Malattie renali: il Meyer brevetta un nuovo metodo per la diagnosi

Lo studio pubblicato anche su Jasn, la più importante rivista internazionale di nefrologia

Un modello personalizzato per la malattia renale è "realtà" al Meyer di Firenze grazie alla scoperta di un nuovo metodo per ottenere progenitori renali dalle urine dei bambini con malattie renali su base genetica. Per adesso si tratta di uno studio che porta la firma dei team della Nefrologia e della Genetica dell’Ospedale pediatrico Meyer e dell’Università di Firenze, pubblicato anche  sull’edizione online di JASN (Journal of the American Society of Nephrology), la più importante rivista internazionale di nefrologia. Lo studio, iniziato oltre tre anni fa e portato avanti grazie ai fondi di Regione Toscana, risponde direttamente alla necessità di identificare un modello di patologia adeguato per migliorare la diagnosi, laddove l’analisi genetica del sangue da sola non conduca alle cause, spesso complesse, della malattia renale.

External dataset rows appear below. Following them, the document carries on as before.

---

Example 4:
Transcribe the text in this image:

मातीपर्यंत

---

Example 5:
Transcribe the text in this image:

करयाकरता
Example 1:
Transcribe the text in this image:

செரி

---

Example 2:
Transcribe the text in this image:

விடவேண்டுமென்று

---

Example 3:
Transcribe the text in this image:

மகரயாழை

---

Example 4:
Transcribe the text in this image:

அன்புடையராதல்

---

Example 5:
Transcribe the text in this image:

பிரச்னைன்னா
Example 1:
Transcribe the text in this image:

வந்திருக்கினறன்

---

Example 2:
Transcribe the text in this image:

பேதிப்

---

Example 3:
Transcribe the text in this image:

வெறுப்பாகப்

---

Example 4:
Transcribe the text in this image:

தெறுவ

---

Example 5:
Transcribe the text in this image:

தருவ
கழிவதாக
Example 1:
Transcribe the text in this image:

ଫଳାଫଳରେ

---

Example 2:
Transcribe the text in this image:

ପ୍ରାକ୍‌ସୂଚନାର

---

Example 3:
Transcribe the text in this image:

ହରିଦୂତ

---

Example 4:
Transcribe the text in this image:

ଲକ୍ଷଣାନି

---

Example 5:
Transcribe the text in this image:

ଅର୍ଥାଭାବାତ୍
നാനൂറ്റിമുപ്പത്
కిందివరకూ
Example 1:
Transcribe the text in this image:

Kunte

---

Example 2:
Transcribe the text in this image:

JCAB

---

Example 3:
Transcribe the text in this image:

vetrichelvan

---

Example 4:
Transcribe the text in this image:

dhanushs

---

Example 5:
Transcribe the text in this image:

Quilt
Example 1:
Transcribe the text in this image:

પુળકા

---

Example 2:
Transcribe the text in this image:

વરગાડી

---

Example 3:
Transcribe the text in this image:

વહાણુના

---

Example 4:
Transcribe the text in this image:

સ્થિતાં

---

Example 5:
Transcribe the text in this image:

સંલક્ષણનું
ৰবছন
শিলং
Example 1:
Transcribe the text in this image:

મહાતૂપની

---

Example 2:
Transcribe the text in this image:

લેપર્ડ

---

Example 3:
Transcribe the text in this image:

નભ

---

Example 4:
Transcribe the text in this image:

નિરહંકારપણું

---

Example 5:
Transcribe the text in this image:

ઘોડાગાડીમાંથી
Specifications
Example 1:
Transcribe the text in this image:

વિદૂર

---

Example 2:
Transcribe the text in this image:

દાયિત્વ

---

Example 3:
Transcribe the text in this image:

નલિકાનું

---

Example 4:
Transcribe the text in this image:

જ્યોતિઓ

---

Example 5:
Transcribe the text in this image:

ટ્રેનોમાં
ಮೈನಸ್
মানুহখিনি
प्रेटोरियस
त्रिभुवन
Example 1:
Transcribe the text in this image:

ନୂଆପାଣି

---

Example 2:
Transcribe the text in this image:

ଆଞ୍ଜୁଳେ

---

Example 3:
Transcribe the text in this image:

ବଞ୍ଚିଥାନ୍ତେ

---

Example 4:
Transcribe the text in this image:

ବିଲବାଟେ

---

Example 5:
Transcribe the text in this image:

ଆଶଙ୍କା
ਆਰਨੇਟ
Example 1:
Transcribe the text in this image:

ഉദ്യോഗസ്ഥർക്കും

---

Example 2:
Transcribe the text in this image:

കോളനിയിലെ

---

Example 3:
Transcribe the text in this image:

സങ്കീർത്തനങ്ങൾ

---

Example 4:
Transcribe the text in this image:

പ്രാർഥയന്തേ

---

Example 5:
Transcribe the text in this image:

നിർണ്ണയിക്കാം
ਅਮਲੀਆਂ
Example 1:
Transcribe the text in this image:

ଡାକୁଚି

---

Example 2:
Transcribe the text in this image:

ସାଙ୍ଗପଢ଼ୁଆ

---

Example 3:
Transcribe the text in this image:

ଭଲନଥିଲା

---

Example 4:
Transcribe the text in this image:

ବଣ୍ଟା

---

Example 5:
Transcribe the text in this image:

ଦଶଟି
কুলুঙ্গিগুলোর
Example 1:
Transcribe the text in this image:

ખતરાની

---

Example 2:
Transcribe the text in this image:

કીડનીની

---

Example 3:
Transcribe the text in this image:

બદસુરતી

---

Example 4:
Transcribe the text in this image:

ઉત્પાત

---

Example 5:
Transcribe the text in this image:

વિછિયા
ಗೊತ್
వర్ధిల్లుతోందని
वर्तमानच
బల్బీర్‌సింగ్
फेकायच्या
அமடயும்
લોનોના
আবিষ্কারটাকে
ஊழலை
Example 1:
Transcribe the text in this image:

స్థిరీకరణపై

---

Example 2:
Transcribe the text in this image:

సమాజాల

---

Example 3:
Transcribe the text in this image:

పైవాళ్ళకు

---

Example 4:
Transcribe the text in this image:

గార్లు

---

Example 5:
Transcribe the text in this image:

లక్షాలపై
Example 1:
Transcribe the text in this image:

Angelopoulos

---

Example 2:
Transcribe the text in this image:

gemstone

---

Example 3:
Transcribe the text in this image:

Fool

“Anche quando sono causate dallo stesso gene, le patologie renali sono molto eterogenee tra loro, perché il DNA di ognuno di noi è comunque unico e le condizioni ambientali possono avere effetti differenti da persona a persona – spiega Paola Romagnani, responsabile del team di Nefrologia del Meyer e professore Università di Firenze - Abbiamo quindi sempre più bisogno di nuovi modelli di malattia che ci facciano meglio comprendere le influenze del DNA del paziente e le sue interazioni con l’ambiente nel determinare le malattie renali”.

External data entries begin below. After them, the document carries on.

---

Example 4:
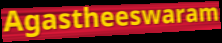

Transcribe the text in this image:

Agastheeswaram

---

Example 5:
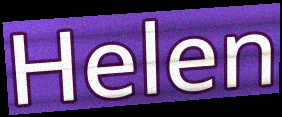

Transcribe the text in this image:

Helen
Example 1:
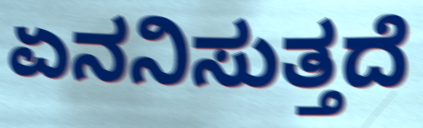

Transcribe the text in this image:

ಏನನಿಸುತ್ತದೆ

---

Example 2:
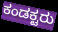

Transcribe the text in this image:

ಕಂಡಕ್ಟರು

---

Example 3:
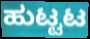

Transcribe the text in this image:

ಹುಟ್ಟಟ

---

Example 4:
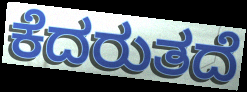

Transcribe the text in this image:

ಕೆದರುತದೆ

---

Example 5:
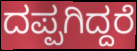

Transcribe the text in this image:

ದಪ್ಪಗಿದ್ದರೆ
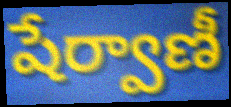
షేర్వాణీ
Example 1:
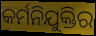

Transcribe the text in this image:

କର୍ମନିଯୁକ୍ତିର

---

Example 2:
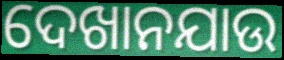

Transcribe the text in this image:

ଦେଖାନଯାଉ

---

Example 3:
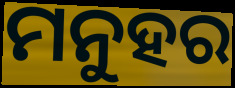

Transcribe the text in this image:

ମନୁହର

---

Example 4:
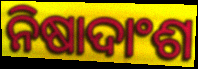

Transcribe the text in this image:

ନିଷାଦାଂଶ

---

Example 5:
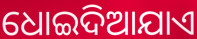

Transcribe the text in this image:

ଧୋଇଦିଆଯାଏ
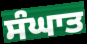
ਸੰਘਾਤ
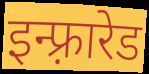
इन्फ़्रारेड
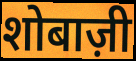
शोबाज़ी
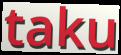
taku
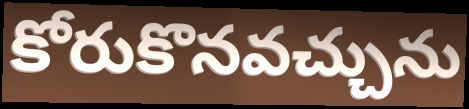
కోరుకొనవచ్చును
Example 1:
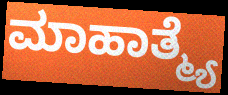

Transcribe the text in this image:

ಮಾಹಾತ್ಮ್ಯೆ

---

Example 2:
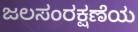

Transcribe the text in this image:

ಜಲಸಂರಕ್ಷಣೆಯ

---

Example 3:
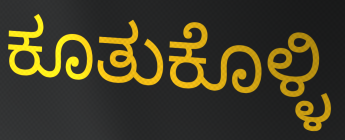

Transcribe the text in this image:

ಕೂತುಕೊಳ್ಳಿ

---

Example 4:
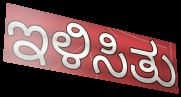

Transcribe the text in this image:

ಇಳಿಸಿತು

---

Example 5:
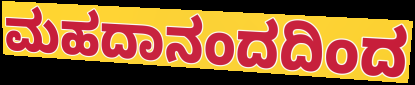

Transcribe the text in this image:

ಮಹದಾನಂದದಿಂದ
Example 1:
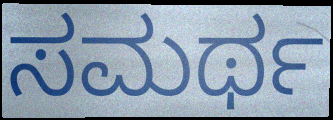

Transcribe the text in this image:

ಸಮರ್ಥ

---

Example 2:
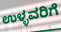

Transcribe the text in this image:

ಉಳ್ಳವರಿಗೆ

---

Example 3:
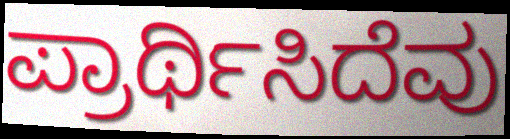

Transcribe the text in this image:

ಪ್ರಾರ್ಥಿಸಿದೆವು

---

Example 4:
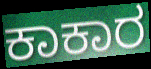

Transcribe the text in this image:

ಕಾಕಾರ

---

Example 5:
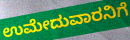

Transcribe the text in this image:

ಉಮೇದುವಾರನಿಗೆ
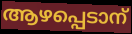
ആഴപ്പെടാന്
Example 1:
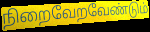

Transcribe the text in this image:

நிறைவேறவேண்டும்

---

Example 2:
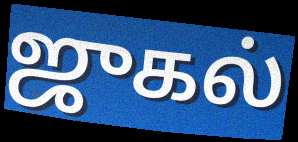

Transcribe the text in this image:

ஜுகல்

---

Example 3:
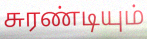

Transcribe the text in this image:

சுரண்டியும்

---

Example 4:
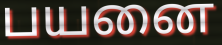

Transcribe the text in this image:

பயனை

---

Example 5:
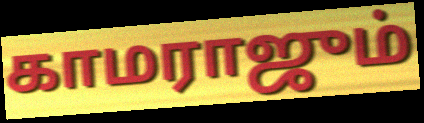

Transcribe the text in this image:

காமராஜும்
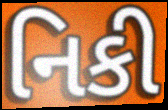
નિકી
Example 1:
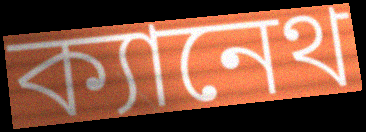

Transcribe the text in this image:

ক্যানেথ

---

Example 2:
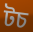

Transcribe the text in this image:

টচ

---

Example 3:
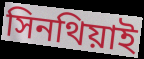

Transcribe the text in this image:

সিনথিয়াই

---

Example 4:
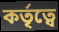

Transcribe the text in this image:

কর্তৃত্বে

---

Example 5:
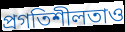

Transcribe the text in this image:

প্রগতিশীলতাও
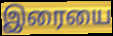
இரையை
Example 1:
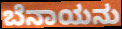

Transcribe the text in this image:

ಬೆನಾಯನು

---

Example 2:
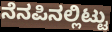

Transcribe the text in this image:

ನೆನಪಿನಲ್ಲಿಟ್ಟು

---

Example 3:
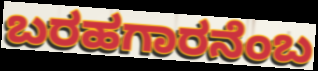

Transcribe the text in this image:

ಬರಹಗಾರನೆಂಬ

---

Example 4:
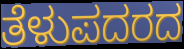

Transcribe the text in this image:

ತೆಳುಪದರದ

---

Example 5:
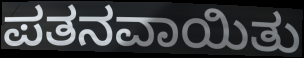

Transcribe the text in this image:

ಪತನವಾಯಿತು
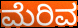
ಮೆರಿವ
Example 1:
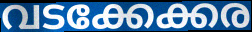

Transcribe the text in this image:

വടക്കേക്കര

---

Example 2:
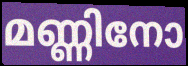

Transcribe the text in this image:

മണ്ണിനോ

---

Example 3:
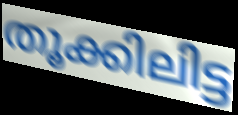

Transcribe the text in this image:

തൂക്കിലിട്ട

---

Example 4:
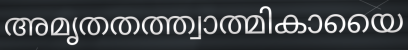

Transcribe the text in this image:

അമൃതതത്ത്വാത്മികായൈ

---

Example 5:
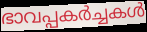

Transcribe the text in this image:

ഭാവപ്പകർച്ചകൾ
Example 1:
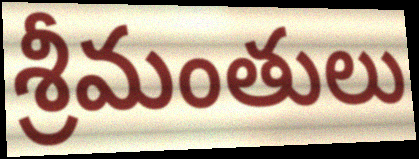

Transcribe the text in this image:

శ్రీమంతులు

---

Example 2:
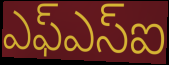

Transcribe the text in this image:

ఎఫ్ఎస్ఐ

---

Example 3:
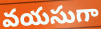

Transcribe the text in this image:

వయసుగా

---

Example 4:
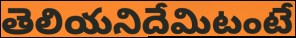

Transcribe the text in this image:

తెలియనిదేమిటంటే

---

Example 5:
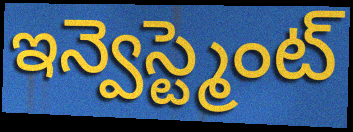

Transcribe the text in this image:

ఇన్వెస్ట్మెంట్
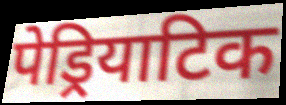
पेड्रियाटिक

Gli autori hanno pertanto cercato di mettere a punto un nuovo metodo che consentisse di costruire un modello personalizzato di malattia, partendo dalle urine dei bambini affetti da malattie renali. “Per far questo, abbiamo purificato e amplificato i progenitori renali dalle urine di ogni singolo bambino malato - spiega Elena Lazzeri, ricercatrice e primo autore dello studio - I progenitori renali sono delle cellule staminali con capacità di generare molti tipi di cellule renali, che si trovano nei reni. Rari progenitori renali vengono persi nelle urine delle persone affette da malattie renali. Sebbene rare, queste cellule hanno una enorme capacità di crescere. Con il nostro metodo noi favoriamo questa loro capacità di amplificarsi e da una singola cellula possiamo ottenerne milioni. Poi, possiamo trattarle con sostanze che sono in grado di farle diventare la cellula renale che vogliamo studiare, ad esempio la cellula bersaglio della malattia. In questo modo otteniamo un modello unico, che porta scritte su di sé tutte le alterazioni genetiche e le influenze ambientali che hanno determinato quella malattia in quel paziente e che sarà utilissimo per studiare molte malattie renali le cui cause rimangono ancora sconosciute.”

L’intero lavoro ha richiesto circa un mese, un tempo breve per arrivare ad una conclusione molto utile dal punto di vista clinico. Questo risultato ha, inoltre, consentito di identificare altri familiari portatori del gene malato con sintomi lievi della malattia che non erano stati notati prima, e di modificare le decisioni terapeutiche. Lo studio pubblicato su JASN, ha quindi una forte valenza come strumento diagnostico veloce ed economico per malattie spesso complesse quali sono quelle renali su base genetica, ma come è evidente, apre prospettive ancora tutte da esplorare nello studio di queste patologie. Non è un caso che la comunità scientifica internazionale abbia già chiesto di poter ottenere ed utilizzare questa nuova metodica di cui già si avvalgono i bambini in cura presso la Nefrologia del Meyer.